Il documento è chiuso da tempo in un cassetto dell’Inps. Una nota lasciata dall’ex coordinatore generale del servizio statistico attuariale dell’Istituto di previdenza sociale, Antonietta Mundo, colei che fino a poco tempo fa (è appena andata in pensione) sovrintendeva a tutte le stime sul futuro pensionistico degli italiani.
Tra le pagine del dossier c’è un passaggio che suona come un campanello d’allarme. «Se le stime del Mef (ministero dell’economia e delle finanze, ndr) fossero verificate», si legge nel testo che Il Messaggero ha potuto visionare, «sarebbe la prima volta che i contributi versati, anziché rivalutarsi, subiscono un decremento». Per capire di cosa parla Antonietta Mundo e perché il documento, ha creato qualche apprensione già al governo precedente, bisogna fare un passo indietro.
Con il nuovo sistema previdenziale, la pensione è frutto dei contributi che ogni lavoratore accumula. Il datore di lavoro preleva il 33 per cento dello stipendio e lo versa all’Inps. Ogni anno l’Inps rivaluta questi contributi. Un po’ come quando si portano i soldi in banca e la banca paga un interesse. Il tasso di interesse pagato dall’Inps è pari alla crescita media del Pil nominale nei cinque anni precedenti. Il Pil nominale è, grossolanamente, la somma tra il Pil reale e l’inflazione. Insomma, se l’azienda Italia marcia e c’è anche un po’ di inflazione, le pensioni pubbliche saranno soddisfacenti.
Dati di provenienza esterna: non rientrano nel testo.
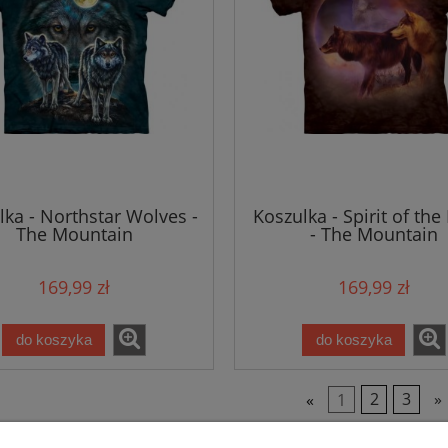
lka - Northstar Wolves -
Koszulka - Spirit of th
The Mountain
- The Mountain
169,99 zł
169,99 zł
do koszyka
do koszyka
«
1
2
3
»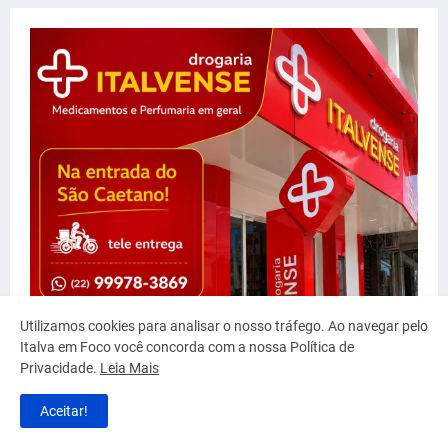
Utilizamos cookies para analisar o nosso tráfego. Ao navegar pelo
Italva em Foco você concorda com a nossa Política de
Privacidade.
Leia Mais
Aceitar!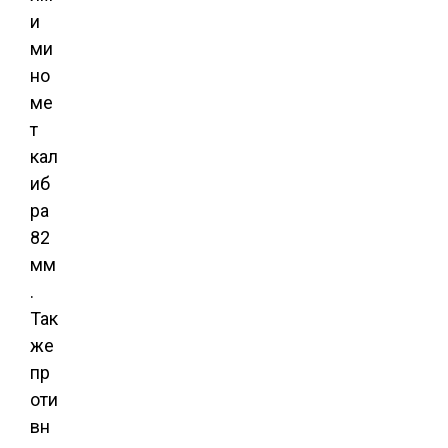
и
ми
но
ме
т
кал
иб
ра
82
мм
.
Так
же
пр
оти
вн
Ma se accade, come sta accadendo, il contrario? Se il Pil non cresce e l’inflazione arretra e diventa deflazione, i contributi versati all’Inps invece di aumentare diminuiscono. È come se si portassero 1.000 euro in banca e l’anno dopo se ne trovassero sul conto 990. Per capire quanto sia serio il problema basta prendere l’esempio riportato nel documento. Nel 1997 il tasso di rivalutazione dei contributi è stato del 5,5871 per cento. Nel 2012 si è scesi all’1,1344 per cento. Nel 2014, spiega il dossier, «si avrà un tasso di capitalizzazione di segno negativo stimato pari a -0,024 per cento». Per la prima volta, insomma, 1.000 euro messi da parte all’Inps per la pensione varranno 999,9 euro. E sarà, come detto, la prima volta in assoluto da quando esiste il sistema contributivo.
LE SIMULAZIONI
Cosa succederà alle future pensioni, a quelle di chi lascerà il lavoro tra cinque, dieci o anche trent’anni? Un solo anno ovviamente significa poco, ma se la crisi dovesse essere lunga e la crescita una chimera, allora sarebbero guai seri. Una simulazione (si veda grafico in pagina) è stata elaborata da Progetica, una delle principali società indipendenti di consulenza italiane sui temi previdenziali. In assenza di crescita la futura pensione, per esempio, di un trentenne di oggi potrebbe essere più leggera del 22 per cento. Se il Pil aumentasse in media del 2 per cento l’anno, il trentenne lavoratore dipendente quando a circa 67 anni lascerà il lavoro, incasserebbe una pensione pubblica pari al 71 per cento della sua ultima retribuzione. Ma se la crescita del Pil fosse «zero», quella stessa pensione non supererebbe il 49 per cento dell’ultimo stipendio. Lo stesso, anche se in misura minore, sarebbe valido anche per un attuale cinquantenne che con una crescita zero si vedrebbe l’assegno ridotto dell’11 per cento rispetto ad una situazione in cui il Pil marciasse al ritmo del 2 per cento l’anno. Se non si ricomincia a crescere e se non arriva almeno un po’ di inflazione insomma, i futuri pensionati rischiano di essere poveri.